Marlow travels to the Central Station. He finds his ship is underwater; repairs must be made. Symbolically, this, too, is a warning: an obstacle stops one from moving further into the darkness.
Here again, things don't make sense. The parts Marlow needs do not arrive—repeatedly. He meets a brickmaker, though there are no bricks in sight. There is a hidden urgency here about Kurtz, and a resentment for him. Again, the darkness is present, but it becomes more pronounced, harder to predict or pass through. Marlow is troubled.
Finally, Marlow reaches the Inner Station, where the darkness is the strongest. He has been attacked by natives firing on the ship. Kurtz's home is surrounded by heads on stakes. There are signs of human sacrifice.

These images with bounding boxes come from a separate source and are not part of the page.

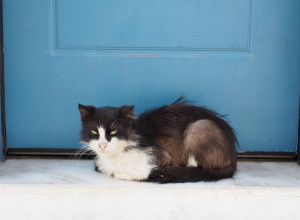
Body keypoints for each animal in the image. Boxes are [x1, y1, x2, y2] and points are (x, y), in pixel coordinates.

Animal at [78, 97, 238, 183]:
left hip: (198, 126)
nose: (102, 145)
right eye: (94, 132)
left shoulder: (160, 155)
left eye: (113, 131)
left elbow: (135, 172)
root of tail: (233, 158)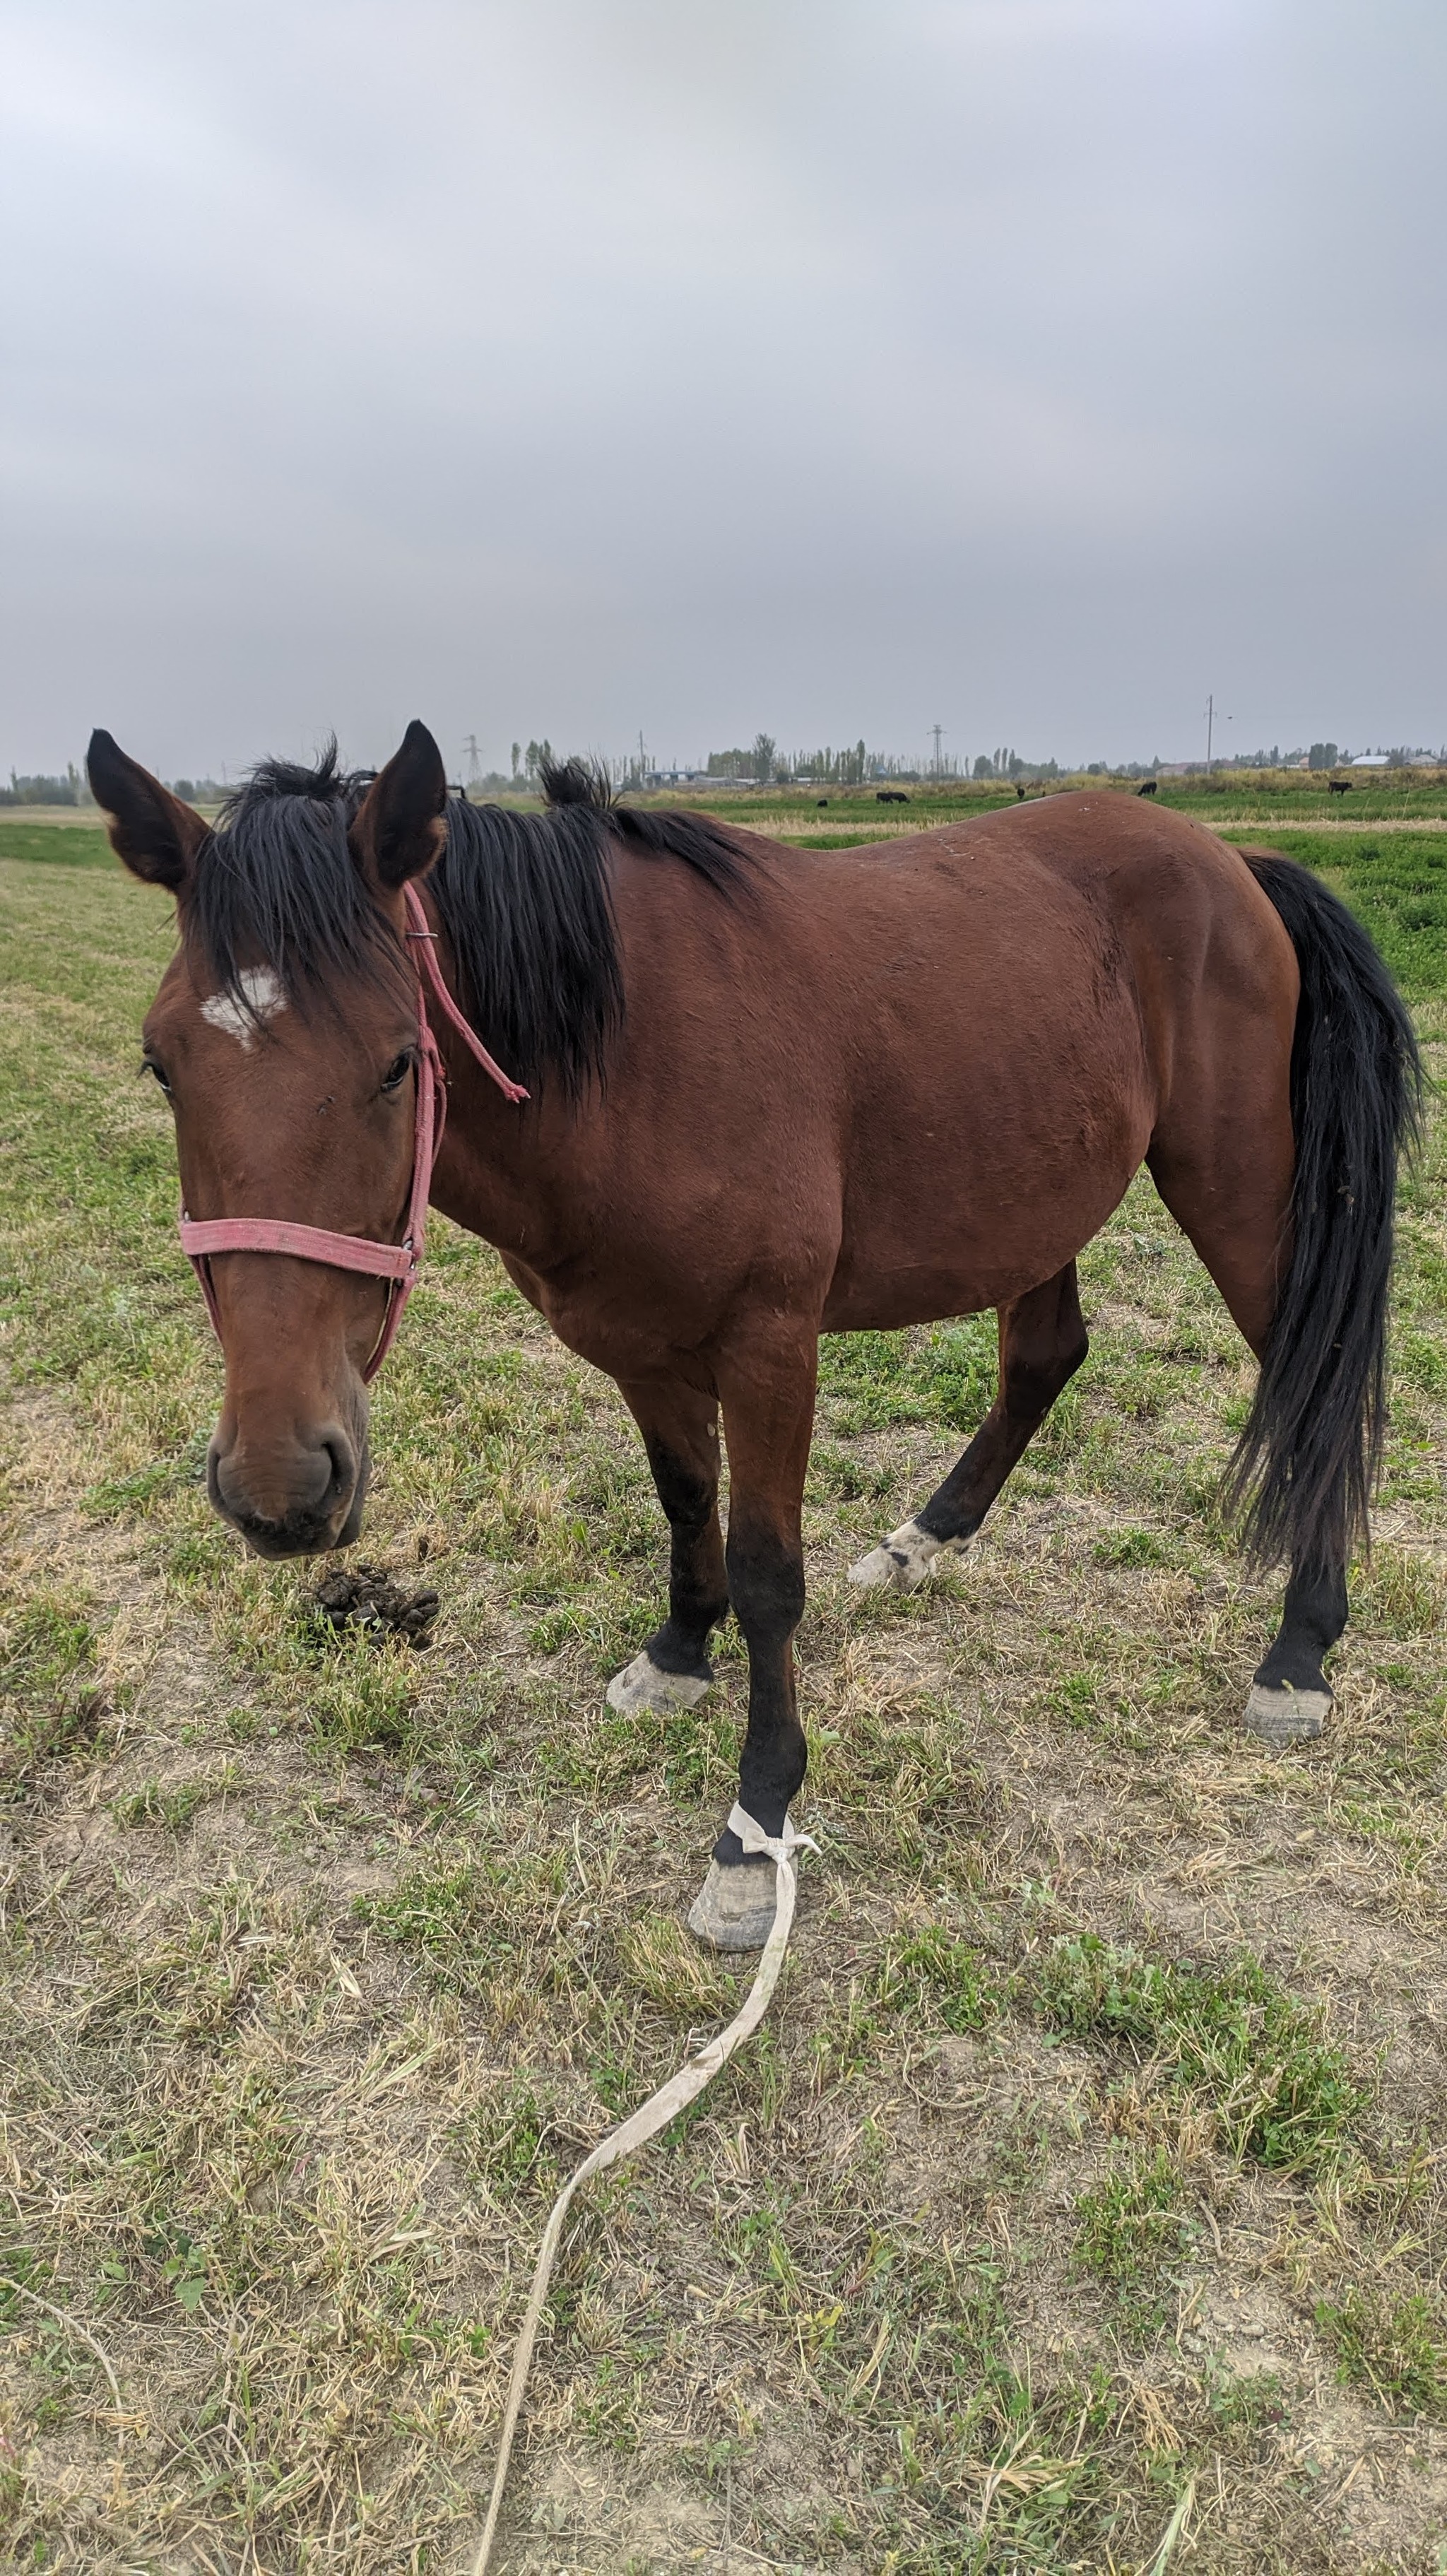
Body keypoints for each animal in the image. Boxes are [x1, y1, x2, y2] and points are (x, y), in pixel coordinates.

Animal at [87, 716, 1410, 1937]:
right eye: (161, 1064)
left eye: (399, 1061)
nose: (281, 1484)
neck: (625, 1052)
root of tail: (1233, 860)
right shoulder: (638, 1342)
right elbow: (688, 1505)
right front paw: (680, 1653)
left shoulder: (771, 1346)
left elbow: (771, 1573)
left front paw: (754, 1824)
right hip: (1036, 1196)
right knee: (1044, 1357)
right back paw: (925, 1539)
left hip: (1232, 1187)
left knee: (1311, 1378)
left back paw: (1300, 1650)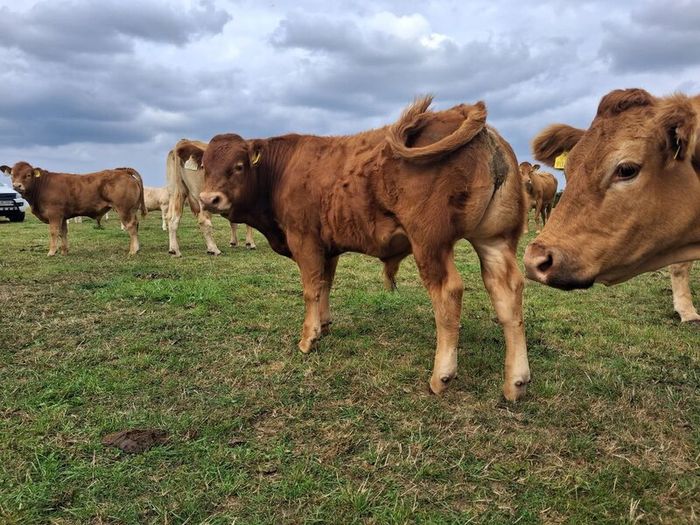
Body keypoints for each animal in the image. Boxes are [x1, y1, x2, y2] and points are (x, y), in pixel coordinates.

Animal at [1, 162, 146, 255]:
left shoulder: (54, 214)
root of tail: (123, 170)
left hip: (124, 209)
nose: (17, 185)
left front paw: (51, 252)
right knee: (136, 224)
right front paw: (64, 251)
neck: (42, 187)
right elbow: (63, 232)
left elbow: (54, 232)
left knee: (131, 226)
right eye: (12, 174)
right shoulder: (63, 216)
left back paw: (133, 250)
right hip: (131, 209)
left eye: (28, 175)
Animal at [198, 96, 531, 400]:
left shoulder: (304, 239)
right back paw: (516, 381)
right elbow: (325, 284)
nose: (208, 199)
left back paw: (442, 375)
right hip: (494, 240)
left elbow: (310, 289)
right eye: (205, 167)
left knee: (448, 293)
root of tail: (465, 113)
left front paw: (308, 338)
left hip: (430, 244)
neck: (282, 171)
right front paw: (324, 325)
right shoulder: (328, 247)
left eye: (238, 166)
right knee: (507, 292)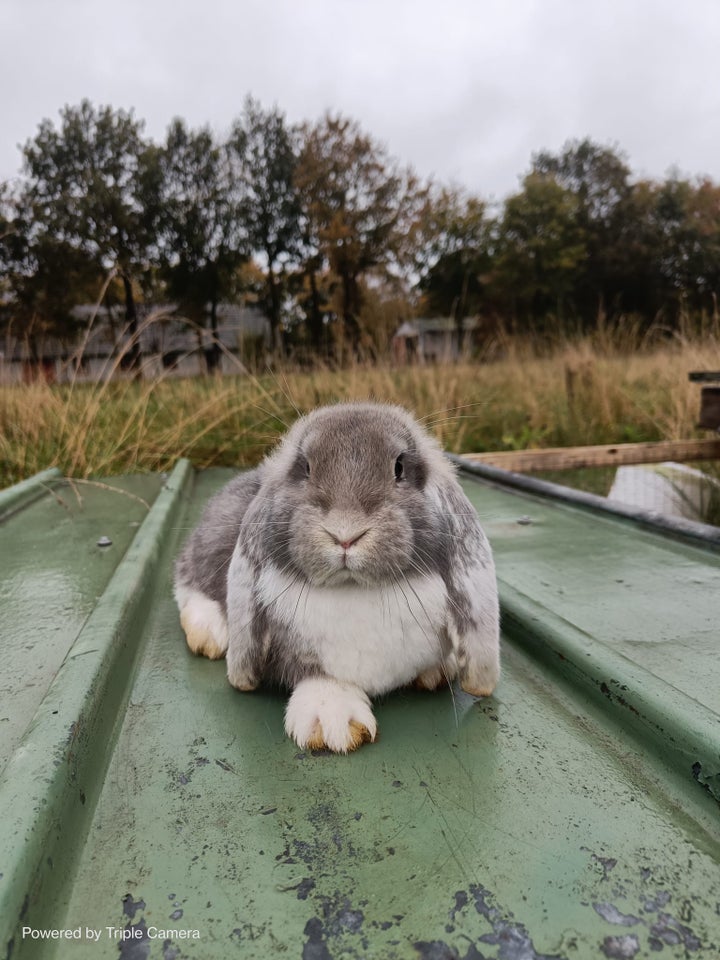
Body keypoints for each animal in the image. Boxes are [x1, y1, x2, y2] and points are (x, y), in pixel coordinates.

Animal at [174, 402, 500, 752]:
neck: (353, 590)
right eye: (305, 467)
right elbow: (318, 677)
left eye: (399, 467)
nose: (345, 534)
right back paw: (207, 634)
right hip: (206, 553)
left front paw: (437, 670)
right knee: (188, 582)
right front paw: (333, 721)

Here morality is gone, sacrificed on an alter of greed and insanity. Here the darkness is at its most dangerous. Marlow is seemingly able to resist it, but Kurtz has succumbed, so much that his soul has gone insane and cannot be retrieved. Kurtz is brought out of the jungle by Marlow, but darkness's evil is too strong to save Kurtz.
Symbolically, each station represents the journey into the darkness of the heart and mind. That darkness can lure one in and destroy the soul. This could apply to any situation where one is tempted to turn away from the light, and allow darkness to enter. To continue leads to destruction; turning back to the light in time leads to rescue.